### Supplied entries
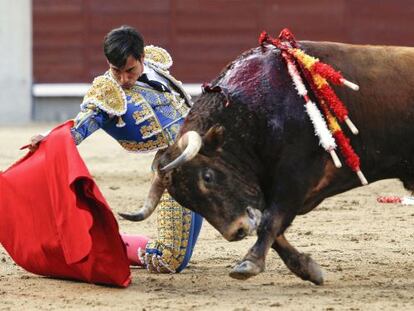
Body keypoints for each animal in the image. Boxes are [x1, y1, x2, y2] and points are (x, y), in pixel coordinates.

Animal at [119, 37, 414, 286]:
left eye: (207, 177)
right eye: (185, 201)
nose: (236, 231)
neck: (252, 115)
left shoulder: (294, 178)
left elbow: (270, 221)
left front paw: (248, 264)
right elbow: (274, 229)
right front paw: (309, 269)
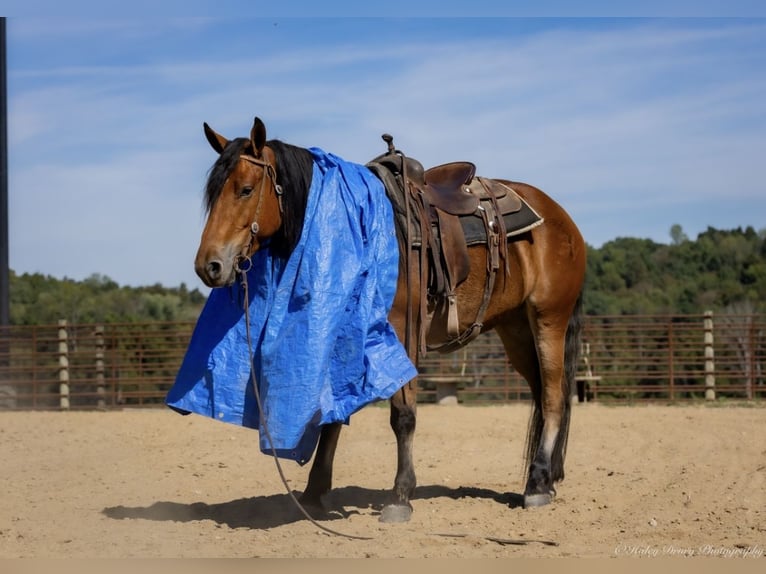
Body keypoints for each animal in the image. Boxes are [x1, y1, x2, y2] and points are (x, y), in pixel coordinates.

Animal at [193, 117, 586, 523]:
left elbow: (403, 415)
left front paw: (400, 495)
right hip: (516, 329)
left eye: (245, 189)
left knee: (554, 397)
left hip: (548, 319)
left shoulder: (401, 332)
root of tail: (561, 218)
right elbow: (332, 417)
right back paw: (545, 479)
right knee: (541, 393)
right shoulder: (344, 335)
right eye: (213, 194)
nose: (209, 265)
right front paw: (315, 492)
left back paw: (536, 486)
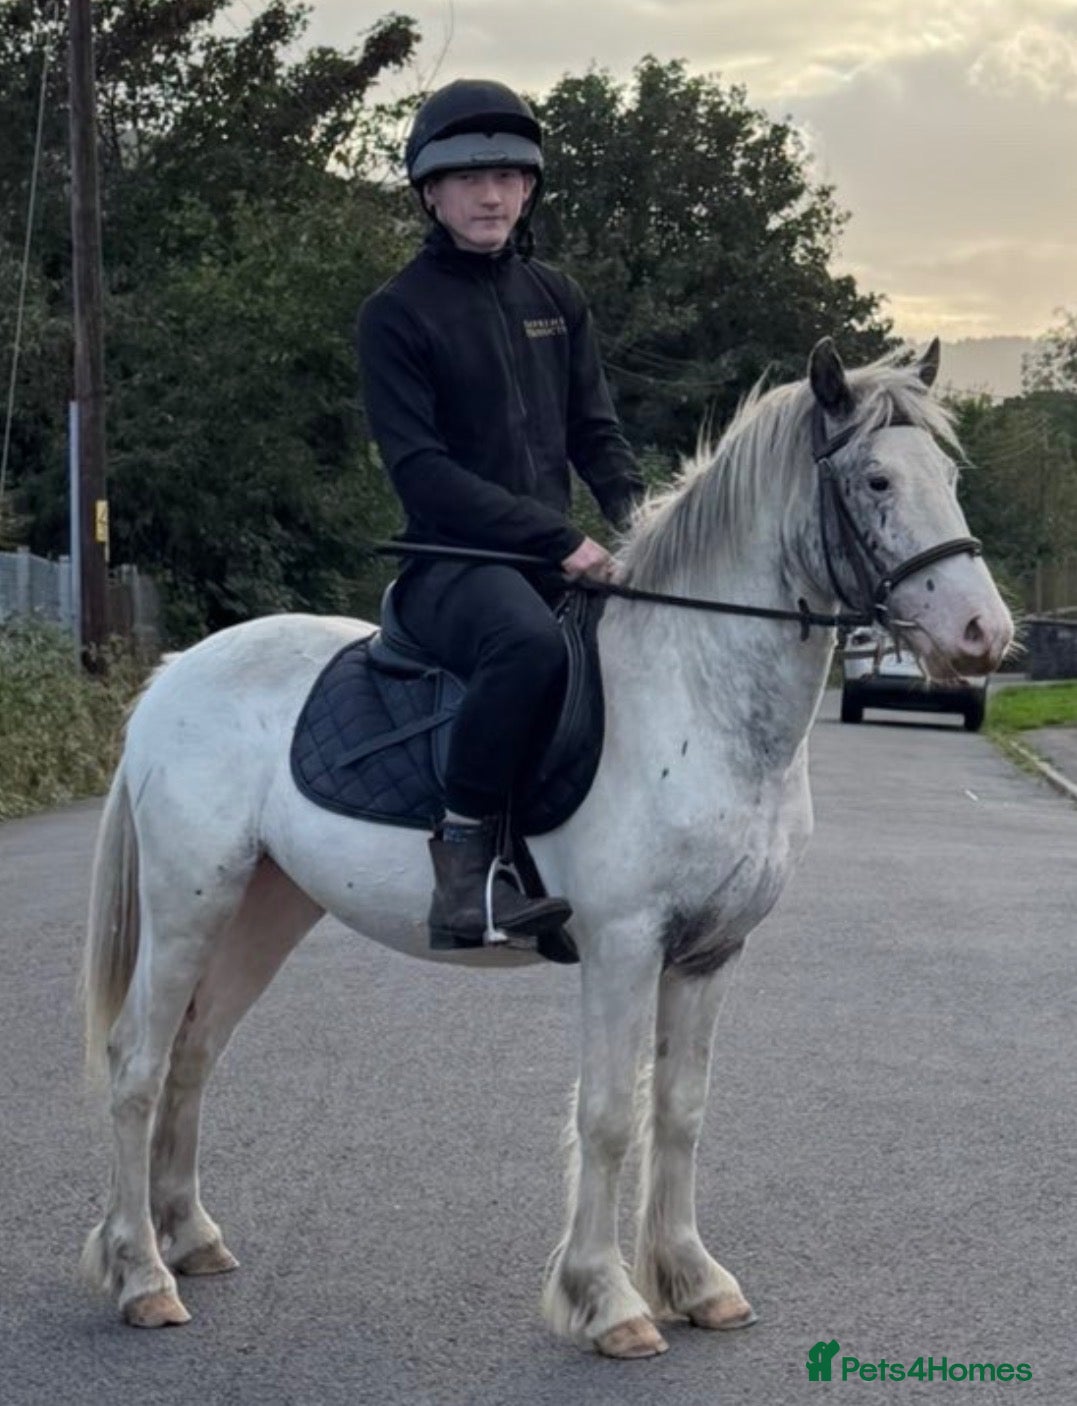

### About this task
From the line that holds "neck: (252, 115)" to the last line of the data, return those lines exactly and nothing else; both ends count, and pictures stay out.

### Solution to the exercise
neck: (252, 115)
left shoulder: (294, 178)
left elbow: (270, 221)
left front paw: (248, 264)
right elbow: (274, 229)
right front paw: (309, 269)
Body keypoints for each animal in the image. Boxes are [x1, y1, x2, y2] and points are (x, y), in pixel coordinates.

Animal at [193, 117, 586, 523]:
left elbow: (403, 415)
left front paw: (400, 495)
right hip: (516, 329)
left eye: (245, 189)
left knee: (554, 397)
left hip: (548, 319)
left shoulder: (401, 332)
root of tail: (561, 218)
right elbow: (332, 417)
right back paw: (545, 479)
right knee: (541, 393)
right shoulder: (344, 335)
right eye: (213, 194)
nose: (209, 265)
right front paw: (315, 492)
left back paw: (536, 486)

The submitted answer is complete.